Market Commentaries   |   April 9, 2024

Global Asset Allocation Team Market Update – April 2024

The first quarter wrapped up on a positive note, with solid growth data in the United States offsetting the environment of still-hot inflation and the latest Fedspeak that has reinforced bets officials will be in no rush to cut interest rates. Hopes for a so-called “soft landing” catalyzed a market rally that sent many global indices to new record highs. 

Jean-Guy Desjardins
Chairman of the Board and Global Chief Executive Officer
Candice Bangsund
Vice President and Portfolio Manager, Global Asset Allocation and Private Markets Solutions

Global stock markets notched their fifth straight monthly gain in March, with the MSCI All Country World gaining nearly 3.0%. The S&P 500 rose 3.1%, while the S&P/TSX added 3.8% – with strength in the heavyweight energy and materials sectors driving Canadian equity outperformance last month. Both the S&P 500 and the S&P/TSX ended the first quarter at record highs. Elsewhere, the MSCI EAFE advanced 2.8%, while the MSCI gauge of emerging market equities gained 2.2%, with underperformance driven by Chinese stocks after an underwhelming stimulus announcement at the National People’s Congress. 

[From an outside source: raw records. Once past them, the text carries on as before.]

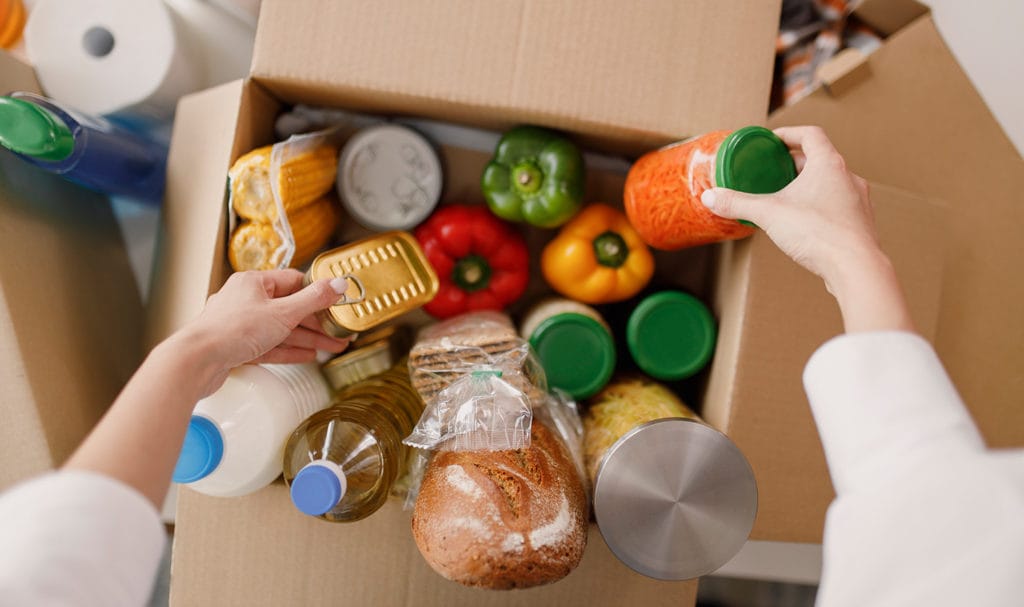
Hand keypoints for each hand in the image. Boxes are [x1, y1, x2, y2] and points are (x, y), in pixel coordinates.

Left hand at [175, 270, 350, 394]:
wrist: (197, 361)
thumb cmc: (232, 330)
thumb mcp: (283, 313)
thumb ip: (313, 300)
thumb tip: (337, 284)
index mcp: (254, 283)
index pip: (294, 282)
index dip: (318, 293)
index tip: (336, 302)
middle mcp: (246, 300)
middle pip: (290, 308)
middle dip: (317, 322)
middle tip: (339, 331)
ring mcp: (241, 324)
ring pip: (282, 329)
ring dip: (308, 338)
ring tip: (331, 347)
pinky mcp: (237, 346)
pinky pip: (270, 346)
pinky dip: (289, 350)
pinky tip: (307, 355)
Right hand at [700, 126, 878, 286]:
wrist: (856, 267)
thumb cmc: (818, 233)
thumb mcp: (769, 214)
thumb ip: (738, 204)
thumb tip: (710, 198)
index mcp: (828, 164)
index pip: (810, 134)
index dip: (789, 134)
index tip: (772, 141)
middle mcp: (848, 177)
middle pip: (820, 159)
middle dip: (795, 163)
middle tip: (773, 171)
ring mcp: (858, 201)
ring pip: (831, 183)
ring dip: (810, 185)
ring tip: (788, 197)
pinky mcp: (860, 223)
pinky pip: (838, 205)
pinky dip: (821, 206)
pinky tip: (805, 223)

Fixed income markets also generated positive results in March as investors digested comments from Federal Reserve officials who reiterated that the central bank is in no rush to cut borrowing costs. Comments from Governor Waller weighed on the front-end of the treasury curve late in the month after saying the recent data warrants fewer rate cuts and a later start to monetary policy easing. Chair Powell echoed these remarks late in the month, repeating that the central bank isn’t in any rush to cut interest rates as policymakers await more evidence that inflation is contained. Investors have pared back earlier expectations for as much as six cuts this year to fewer than three currently. For the month, the Barclays US Aggregate Bond Index rose 0.9%, while the FTSE Canada Bond Universe gained 0.5%. 

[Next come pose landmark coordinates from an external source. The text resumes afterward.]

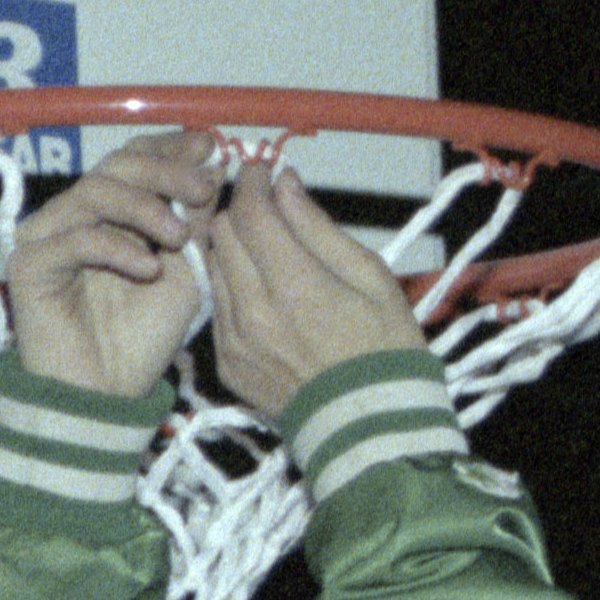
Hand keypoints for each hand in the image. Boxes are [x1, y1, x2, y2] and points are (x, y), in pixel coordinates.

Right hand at [3, 133, 226, 396]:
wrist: (107, 397)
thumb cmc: (144, 339)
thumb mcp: (186, 272)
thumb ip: (195, 221)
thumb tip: (212, 161)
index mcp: (110, 212)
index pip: (133, 159)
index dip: (170, 148)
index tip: (209, 147)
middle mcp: (74, 215)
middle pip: (114, 166)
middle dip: (164, 171)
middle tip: (203, 189)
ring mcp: (48, 236)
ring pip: (94, 193)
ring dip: (144, 207)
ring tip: (179, 237)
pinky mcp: (29, 264)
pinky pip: (74, 238)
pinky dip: (116, 248)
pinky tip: (147, 269)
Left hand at [190, 158, 423, 419]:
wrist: (372, 429)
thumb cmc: (386, 350)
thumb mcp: (371, 278)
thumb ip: (319, 228)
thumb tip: (285, 184)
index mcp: (296, 287)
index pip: (252, 213)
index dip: (253, 181)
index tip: (262, 170)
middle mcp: (255, 313)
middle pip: (222, 235)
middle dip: (238, 208)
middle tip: (261, 200)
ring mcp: (235, 341)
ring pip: (213, 267)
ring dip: (231, 245)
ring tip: (261, 242)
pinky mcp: (227, 364)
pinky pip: (217, 307)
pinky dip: (232, 286)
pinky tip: (260, 288)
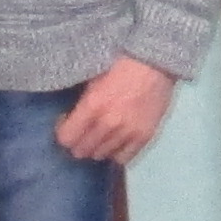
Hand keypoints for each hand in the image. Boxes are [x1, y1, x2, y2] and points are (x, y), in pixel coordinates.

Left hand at [53, 58, 175, 166]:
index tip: (67, 123)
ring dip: (97, 146)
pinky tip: (116, 140)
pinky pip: (123, 158)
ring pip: (101, 155)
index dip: (63, 131)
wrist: (156, 62)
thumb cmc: (121, 63)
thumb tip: (69, 120)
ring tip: (101, 134)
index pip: (66, 138)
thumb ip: (81, 103)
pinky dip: (116, 152)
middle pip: (82, 151)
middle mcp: (108, 123)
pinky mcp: (144, 137)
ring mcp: (128, 132)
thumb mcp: (93, 78)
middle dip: (78, 141)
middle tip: (83, 130)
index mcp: (92, 105)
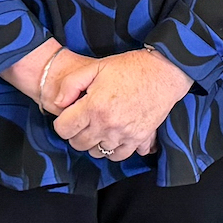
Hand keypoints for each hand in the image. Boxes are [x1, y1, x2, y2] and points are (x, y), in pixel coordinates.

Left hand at [52, 49, 191, 159]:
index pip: (63, 130)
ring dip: (94, 143)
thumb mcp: (95, 67)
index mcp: (94, 107)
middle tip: (84, 120)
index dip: (63, 122)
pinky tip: (115, 136)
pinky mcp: (139, 139)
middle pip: (78, 144)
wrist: (164, 72)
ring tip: (100, 127)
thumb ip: (71, 84)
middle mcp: (107, 125)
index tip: (71, 114)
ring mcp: (124, 135)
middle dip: (76, 133)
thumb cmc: (130, 67)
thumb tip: (58, 103)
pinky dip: (114, 149)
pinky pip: (119, 155)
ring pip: (97, 153)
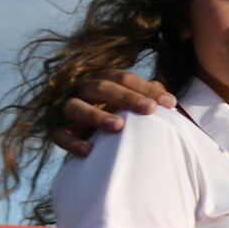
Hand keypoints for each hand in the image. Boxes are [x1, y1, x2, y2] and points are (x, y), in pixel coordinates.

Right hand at [55, 70, 176, 156]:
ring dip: (96, 115)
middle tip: (150, 109)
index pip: (123, 77)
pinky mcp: (58, 130)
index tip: (170, 103)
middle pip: (101, 87)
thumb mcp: (135, 106)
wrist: (94, 139)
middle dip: (127, 97)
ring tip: (118, 126)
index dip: (146, 88)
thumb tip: (169, 100)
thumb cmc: (121, 115)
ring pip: (75, 106)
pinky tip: (90, 150)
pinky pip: (60, 135)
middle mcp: (83, 90)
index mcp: (103, 80)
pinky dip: (73, 142)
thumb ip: (150, 100)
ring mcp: (68, 110)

The US dollar (DXY) extended its winning streak in March following comments from Federal Reserve officials who repeated that its premature to cut interest rates. Solid economic data in the United States also buttressed the greenback, with gross domestic product and consumer spending both posting strong advances at the end of 2023 – while consumer sentiment rose markedly toward the end of March. The greenback was stronger versus the yen (-0.9%) and euro (-0.1%), while remaining virtually unchanged versus the pound. The Canadian dollar (+0.3%) managed to buck the global trend and strengthened on the back of the latest rally in crude oil prices. 

On that note, oil clinched its third straight monthly gain and sealed an impressive 16% quarterly advance on the back of bullish tailwinds stemming from lower OPEC+ output and escalating Middle East tensions that have tightened physical market conditions. Finally, gold extended its recent gains to hit a fresh all-time high – fueled by bets for an eventual pivot to rate cuts later in 2024 and amid deepening geopolitical tensions that have boosted demand for the safe haven metal.